● Assignment
The listing below must be repeated word for word, without its pictures.

● Data block
§
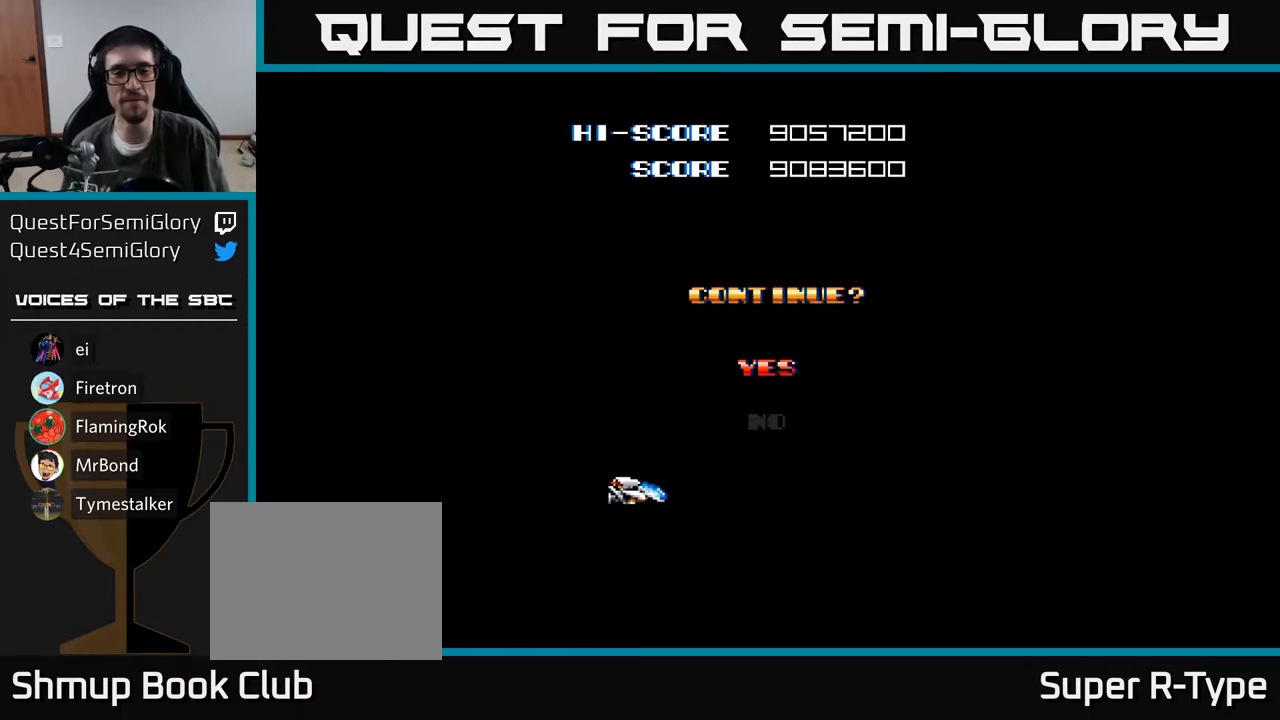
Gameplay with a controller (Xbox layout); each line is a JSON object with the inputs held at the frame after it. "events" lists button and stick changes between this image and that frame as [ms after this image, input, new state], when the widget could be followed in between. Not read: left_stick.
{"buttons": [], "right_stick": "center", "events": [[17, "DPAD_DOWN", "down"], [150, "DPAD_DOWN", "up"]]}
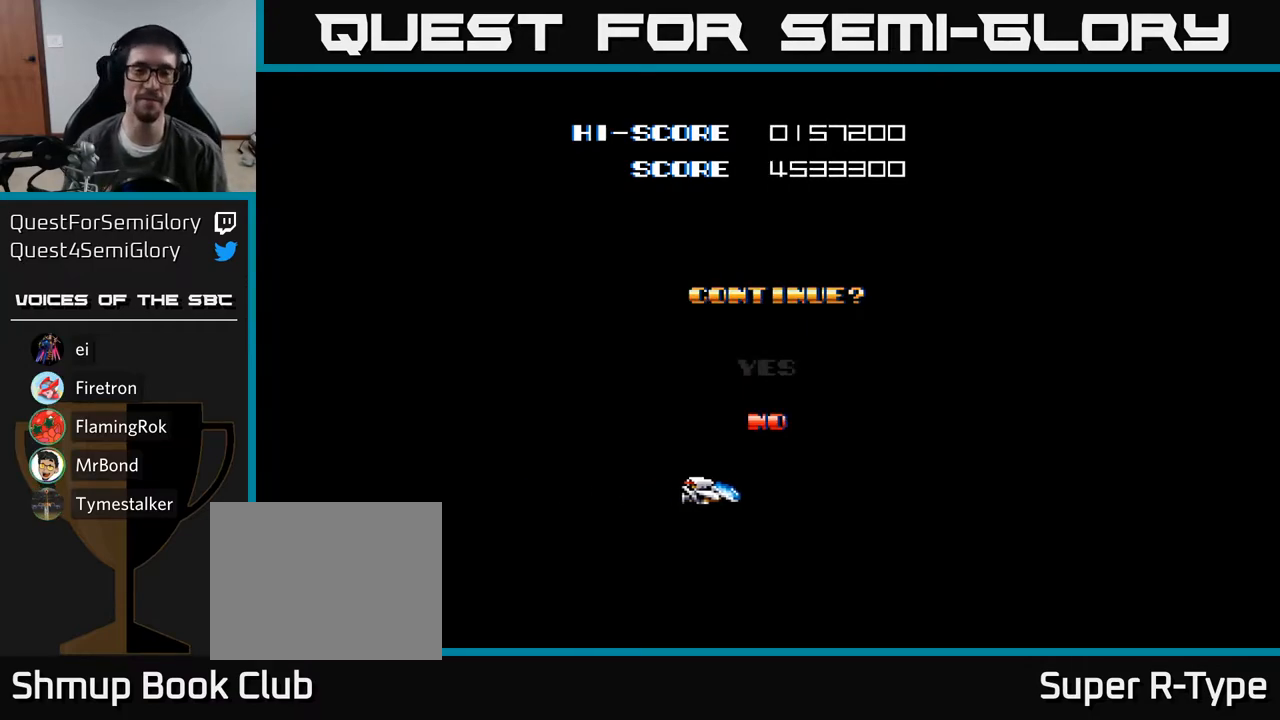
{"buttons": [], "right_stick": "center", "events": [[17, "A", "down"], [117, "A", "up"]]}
§
● Solution
Gameplay with a controller (Xbox layout); each line is a JSON object with the inputs held at the frame after it. "events" lists button and stick changes between this image and that frame as [ms after this image, input, new state], when the widget could be followed in between. Not read: left_stick.
{"buttons": [], "right_stick": "center", "events": [[17, "DPAD_DOWN", "down"], [150, "DPAD_DOWN", "up"]]}
{"buttons": [], "right_stick": "center", "events": [[17, "A", "down"], [117, "A", "up"]]}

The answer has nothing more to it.